The superior court found that, while Forsland may have personally "disposed" of several of the stolen gold coins (by selling them to the gold buyer) eleven days after the burglary and the initial theft, Forsland had already committed the crime of theft by receiving with respect to all of the property taken from the residence. Based on this finding, the superior court concluded that Forsland could properly be ordered to pay restitution for all the losses stemming from the theft of property that occurred during the burglary.
See Fee v. State, 656 P.2d 1202, 1205 (Alaska App. 1982) (holding that even when the actual losses attributable to a defendant's crime exceed the maximum loss or damage specified in the definition of the offense that the defendant was found guilty of, a sentencing court can impose restitution for the entire amount).
At the conclusion of the restitution proceedings, the court ordered Forsland to pay slightly less than $81,000 in restitution. Forsland owes this money jointly and severally with her domestic partner, Shanon Stowell, and his accomplice in the burglary and theft, Johnie Flecher.
Why we affirm the superior court's restitution order
At the outset, it is important to note that Forsland is not claiming that her plea bargain should be set aside. She does not argue that she misunderstood the terms of the agreement when she entered her plea, or that there was no meeting of the minds regarding the terms of her sentence. Forsland concedes that, under the plea agreement, she is obligated to pay restitution for all losses stemming from her crime of theft by receiving. However, Forsland argues that, as a factual matter, her crime of theft by receiving covered only the stolen property that she personally disposed of- the few gold coins that she sold to Gold Buyers of Alaska eleven days after the burglary - and that, since those coins were recovered without any loss, she owed nothing in restitution.
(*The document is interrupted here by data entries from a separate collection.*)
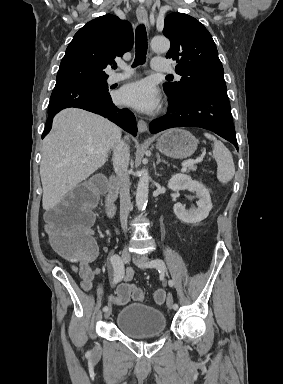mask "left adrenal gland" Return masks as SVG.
<instances>
[{
    "label": "left adrenal gland",
    "mask_w": 283,
    "mask_h": 384,
    "mask_svg": "<svg viewBox=\"0 0 283 384\" xmlns=\"http://www.w3.org/2000/svg\"><path fill=\"white\" fill-rule=\"evenodd\" d=\"M156 156H157L156 164H160V162H163V164H168V162H166V160H160V156H159L158 152H156Z\"/></svg>",
    "instance_id": "1"
}]
</instances>
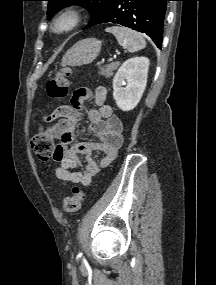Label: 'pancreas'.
Returning <instances> with one entry per match:
<instances>
[{"instance_id": "pancreas-1", "label": "pancreas", "mask_w": 216, "mask_h": 285, "mask_svg": "<svg viewBox=\"0 0 216 285\" xmlns=\"http://www.w3.org/2000/svg\"><path fill=\"white\" fill-rule=\"evenodd\" d=\"M120 62H112L111 64L101 67L99 74L105 78H110L113 76L114 71L119 67Z\"/></svg>"}]
</instances>
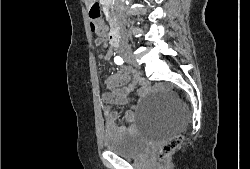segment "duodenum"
<instances>
[{
    "mask_svg": "<svg viewBox=\"0 0 250 169\" xmlns=\"http://www.w3.org/2000/svg\"><path fill=\"white\" fill-rule=\"evenodd\" d=\"M108 40L114 48H119L122 44L120 34L116 29L109 32Z\"/></svg>",
    "mask_w": 250,
    "mask_h": 169,
    "instance_id": "duodenum-1",
    "label": "duodenum"
}]
</instances>
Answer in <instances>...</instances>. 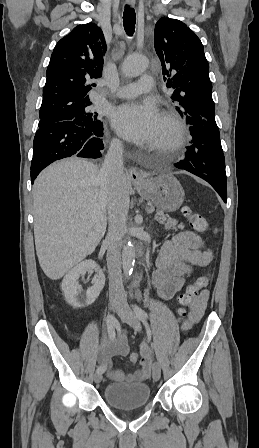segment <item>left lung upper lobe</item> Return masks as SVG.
Returning <instances> with one entry per match:
<instances>
[{"label": "left lung upper lobe", "instance_id": "5c2ea615", "mask_svg": "<svg viewBox=\"0 0 259 448\" xmlns=\"http://www.w3.org/2000/svg\"><path fill=\"white\" fill-rule=\"evenodd\" d=\"M154 45L180 115L215 119L209 64L197 35L183 22L163 17L155 25Z\"/></svg>", "mask_w": 259, "mask_h": 448}]
</instances>
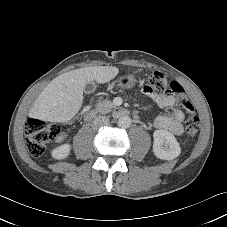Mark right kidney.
<instances>
[{
	"instance_id": "1",
	"label": "right kidney",
	"mask_w": 227,
	"mask_h": 227,
	"mask_svg": "<svg viewBox=\"0 0 227 227\" xmlns=\"http://www.w3.org/2000/svg\"><path fill=\"white\" fill-rule=\"evenodd\" d=\"M70 150L71 146L69 144L60 145L52 150V157L55 159L66 158L69 155Z\"/></svg>"
}]
</instances>
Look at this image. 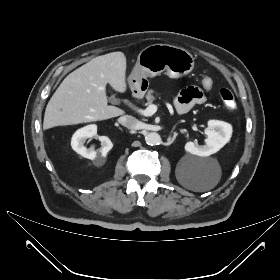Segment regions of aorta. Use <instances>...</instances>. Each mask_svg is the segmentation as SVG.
<instances>
[{
	"label": "aorta",
	"instance_id": "1",
	"mask_svg": "<svg viewBox=\"0 0 280 280\" xmlns=\"http://www.w3.org/2000/svg\"><path fill=\"white\" fill-rule=\"evenodd\" d=\"M145 141L148 145H158L161 141L160 135L156 132L147 133L145 136Z\"/></svg>",
	"mask_w": 280,
	"mask_h": 280
}]
</instances>
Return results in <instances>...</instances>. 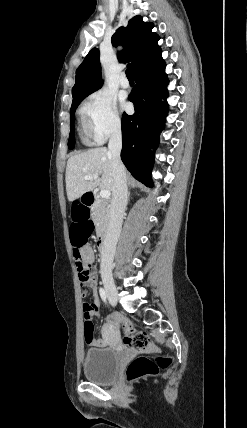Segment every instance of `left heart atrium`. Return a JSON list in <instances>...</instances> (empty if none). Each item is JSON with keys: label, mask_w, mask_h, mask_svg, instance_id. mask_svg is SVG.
Segmentation results:
<instances>
[{"label": "left heart atrium", "mask_w": 247, "mask_h": 428, "mask_svg": "<svg viewBox=\"0 0 247 428\" xmlns=\"http://www.w3.org/2000/svg\"><path fill=\"white\" fill-rule=\"evenodd\" d=\"M122 107H123V108H126V107H127V105H126L125 103H123V104H122Z\"/></svg>", "instance_id": "1"}]
</instances>
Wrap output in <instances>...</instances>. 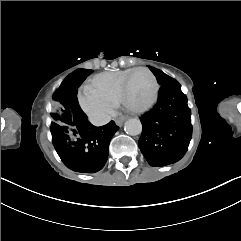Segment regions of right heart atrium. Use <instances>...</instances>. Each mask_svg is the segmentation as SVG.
I'll return each mask as SVG.
<instances>
[{
    "label": "right heart atrium",
    "mask_w": 241,
    "mask_h": 241,
    "mask_svg": "<svg viewBox=\"0 0 241 241\" xmlns=\"http://www.w3.org/2000/svg\"><path fill=\"white\" fill-rule=\"evenodd\" d=\"M77 99L82 111L90 116L91 121L101 128L111 123L110 114L114 112L115 104L109 96L98 91L92 83H87L78 90Z\"/></svg>",
    "instance_id": "right-heart-atrium-1"
}]
</instances>
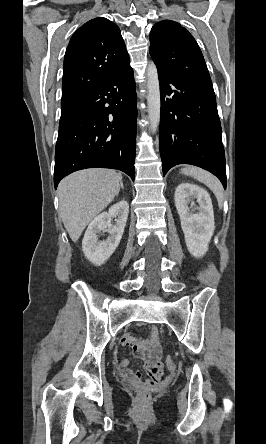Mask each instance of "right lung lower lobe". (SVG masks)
<instances>
[{
    "instance_id": "98d812e1",
    "label": "right lung lower lobe",
    "mask_w": 266,
    "mask_h": 444,
    "mask_svg": "<svg viewBox=\"0 0 266 444\" xmlns=\"http://www.w3.org/2000/svg\"><path fill=\"white\" fill-rule=\"evenodd\" d=\"M137 95L130 60L105 82L61 110L54 185L86 168H112L135 176Z\"/></svg>"
}]
</instances>
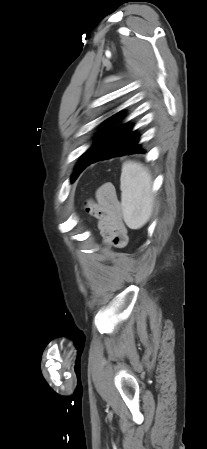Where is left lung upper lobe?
<instances>
[{
    "label": "left lung upper lobe",
    "instance_id": "obj_1",
    "mask_svg": "<svg viewBox=\"0 0 207 449\" xmlns=\"http://www.w3.org/2000/svg\"><path fill=\"white\" fill-rule=\"evenodd\" d=\"M110 130L105 129L104 132L99 136V139L82 155L81 159L75 167L72 180L74 181L80 172L84 170L90 163V161L97 155L105 140L107 139Z\"/></svg>",
    "mask_w": 207,
    "mask_h": 449
}]
</instances>
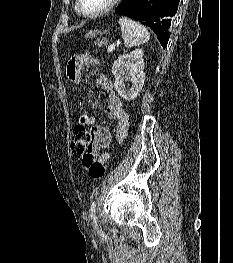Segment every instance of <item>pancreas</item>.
Instances as JSON below:
<instances>
[{
    "mask_svg": "<svg viewBox=\"0 0 233 263\" xmlns=\"http://www.w3.org/2000/svg\"><path fill=\"white\" fill-rule=\"evenodd\" d=\"M108 42L106 39H102L101 41H98L96 42V45L99 47V48H103L104 46H107Z\"/></svg>",
    "mask_w": 233,
    "mask_h": 263,
    "instance_id": "pancreas-1",
    "label": "pancreas"
}]
</instances>
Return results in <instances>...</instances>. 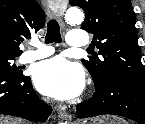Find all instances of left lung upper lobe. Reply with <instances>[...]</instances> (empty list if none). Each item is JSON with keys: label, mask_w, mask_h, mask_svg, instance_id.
Here are the masks:
<instances>
[{"label": "left lung upper lobe", "mask_w": 145, "mask_h": 124, "mask_svg": "<svg viewBox=\"0 0 145 124\" xmlns=\"http://www.w3.org/2000/svg\"><path fill=\"white\" fill-rule=\"evenodd\" d=\"M70 4L85 11L81 28L94 34L92 43L102 56L94 55L82 60L95 88H101L118 76L144 81L131 1L70 0Z\"/></svg>", "instance_id": "1"}]
</instances>
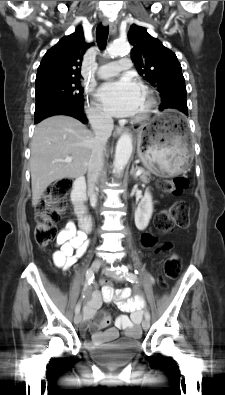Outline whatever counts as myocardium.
<instances>
[{
    "mask_svg": "<svg viewBox=\"0 0 225 395\" xmlns=\"http://www.w3.org/2000/svg\"><path fill=\"white\" fill-rule=\"evenodd\" d=\"M142 92L145 96V106H144L143 110L135 117L134 120L136 122H141V121L147 119L156 104L153 93L149 88L143 87Z\"/></svg>",
    "mask_w": 225,
    "mask_h": 395,
    "instance_id": "myocardium-1",
    "label": "myocardium"
}]
</instances>
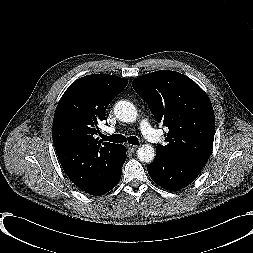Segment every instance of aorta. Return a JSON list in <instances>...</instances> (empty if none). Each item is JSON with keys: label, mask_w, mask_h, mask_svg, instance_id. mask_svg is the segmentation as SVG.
I'll return each instance as SVG.
<instances>
[{"label": "aorta", "mask_w": 253, "mask_h": 253, "mask_svg": "<svg viewBox=\"0 0 253 253\" xmlns=\"http://www.w3.org/2000/svg\"><path fill=\"white\" fill-rule=\"evenodd\" d=\"M115 116L122 122L132 123L137 118V110L135 106L125 100L118 101L114 107ZM138 159L144 163H150L155 158V150L151 145H142L137 150Z\"/></svg>", "instance_id": "1"}]
</instances>
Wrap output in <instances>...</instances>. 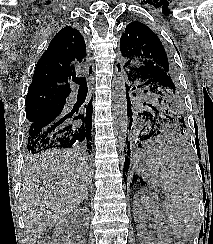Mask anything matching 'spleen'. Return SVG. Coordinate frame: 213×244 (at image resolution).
I'll list each match as a JSON object with an SVG mask.
<instances>
[{"mask_svg": "<svg viewBox=\"0 0 213 244\" xmlns=\"http://www.w3.org/2000/svg\"><path fill=\"white\" fill-rule=\"evenodd\" d=\"M146 163L160 177L170 228L178 238L190 241L199 215L201 191L193 170L181 156L168 150L152 153Z\"/></svg>", "mask_w": 213, "mask_h": 244, "instance_id": "obj_1", "label": "spleen"}]
</instances>
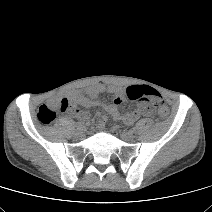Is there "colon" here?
Segmentation results:
<instances>
[{
  "instance_id": "obj_1",
  "label": "colon",
  "mask_w": 212,
  "mask_h": 212,
  "mask_svg": "<svg viewBox=\"0 0 212 212\" xmlns=\"http://www.w3.org/2000/svg\"><path fill=\"white\" fill-rule=\"evenodd\" d=\"M126 96L130 100H145L153 104L161 117L166 118L169 115V109L164 104L160 93L145 85H133L126 89ZM69 109L67 99H55L39 107L37 112V119L44 125L51 124L61 112Z\"/></svg>"
}]
</instances>
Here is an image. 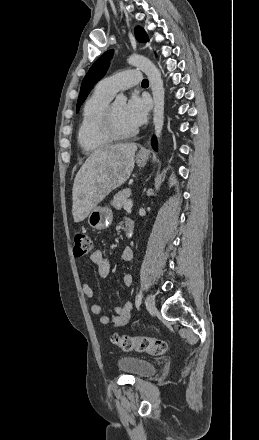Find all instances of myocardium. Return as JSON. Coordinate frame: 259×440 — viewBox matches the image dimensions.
<instances>
[{"instance_id":"obj_1","label":"myocardium","mask_w":259,"mask_h":440,"mask_svg":"<svg viewBox=\"0 0 259 440\" xmlns=\"http://www.w3.org/2000/svg\"><path fill=\"white\" fill-rule=\"evenodd\" d=\"M114 103H110L103 116L102 131L112 141H121L134 137L138 133V129L131 131H121L116 124L113 110Z\"/></svg>"}]
</instances>
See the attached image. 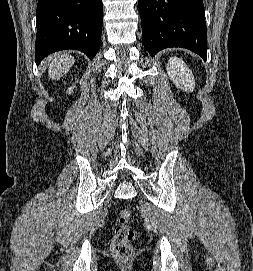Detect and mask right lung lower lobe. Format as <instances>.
Here are the masks:
<instances>
[{
    "label": "right lung lower lobe",
    "mask_w": 253,
    "mask_h": 271,
    "mask_svg": "<svg viewBox=\"0 0 253 271\" xmlns=\"http://www.w3.org/2000/svg\"><path fill=\"white\" fill-rule=\"evenodd\" d=\"M36 63L56 51L76 49L92 59L100 46L102 0H38Z\"/></svg>",
    "instance_id": "obj_1"
}]
</instances>
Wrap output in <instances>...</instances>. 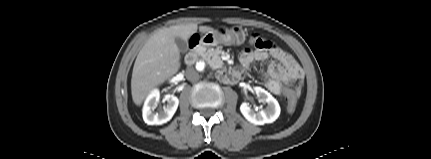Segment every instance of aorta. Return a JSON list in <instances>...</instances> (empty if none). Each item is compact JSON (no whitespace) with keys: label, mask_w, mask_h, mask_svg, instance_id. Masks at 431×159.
I'll return each instance as SVG.
<instances>
[{"label":"aorta","mask_w":431,"mask_h":159,"mask_svg":"<svg viewBox=\"0 0 431 159\" xmlns=\"http://www.w3.org/2000/svg\"><path fill=\"white\" fill-rule=\"evenodd\" d=\"M197 71L205 74L208 71L206 62H197Z\"/></svg>","instance_id":"aorta-1"}]
</instances>
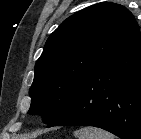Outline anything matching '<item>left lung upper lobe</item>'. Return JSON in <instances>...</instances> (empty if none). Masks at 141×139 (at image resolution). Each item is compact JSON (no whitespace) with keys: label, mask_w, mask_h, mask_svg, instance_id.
<instances>
[{"label":"left lung upper lobe","mask_w":141,"mask_h":139,"mask_svg":"<svg viewBox=\"0 0 141 139\" xmlns=\"http://www.w3.org/2000/svg\"><path fill=\"white\" fill-rule=\"evenodd\" d=\"M137 34L132 13L115 3H98L67 18L36 62L28 113L51 122L85 79Z\"/></svg>","instance_id":"obj_1"}]
</instances>
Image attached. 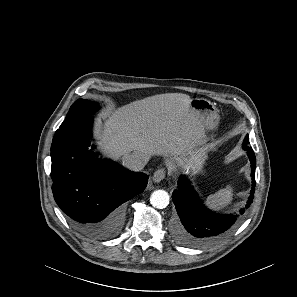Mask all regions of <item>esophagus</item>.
I'll return each instance as SVG.
<instances>
[{"label": "esophagus", "mask_w": 297, "mask_h": 297, "mask_svg": "<svg viewBox=\"0 0 297 297\" xmlns=\"http://www.w3.org/2000/svg\"><path fill=\"white\" fill-rule=\"evenodd\" d=\"M165 176L166 171L163 168H160L154 172L152 179L155 183H159L165 178Z\"/></svg>", "instance_id": "obj_1"}]
</instances>
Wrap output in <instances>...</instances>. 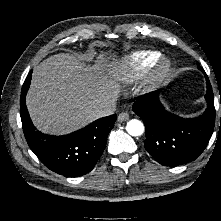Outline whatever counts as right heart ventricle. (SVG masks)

But as we have already explained, the superior court found that Forsland pleaded guilty to a much broader theft, and the wording of Forsland's theft by receiving charge corroborates the superior court's finding.
Specifically, Forsland pleaded guilty to a charge which alleged that she committed the theft of gold coins, silver coins, j ewelry, and other unspecified items taken from both the victims' house and their detached garage. When Forsland pleaded guilty to this charge, she admitted that her act of theft covered all of this stolen property, not just the few gold coins that she sold to Gold Buyers of Alaska.
The superior court further found that there was an adequate factual basis to support this broader charge, because Forsland abetted the burglary and the ensuing theft of all the property that was taken from the victims' residence. The record supports the superior court's ruling on this matter. See this Court's decision in Andrew v. State, 237 P.3d 1027, 1032-1048 (Alaska App. 2010), where we discussed the broad range of conduct that can constitute an abetment of someone else's crime.
Accordingly, we uphold the superior court's ruling that Forsland's restitution obligation encompassed all of the losses attributable to the property taken during the burglary.
The superior court's restitution order is AFFIRMED.
[*]Sitting by assignment made pursuant to Article IV, Section 11 of the Alaska Constitution and Administrative Rule 23(a).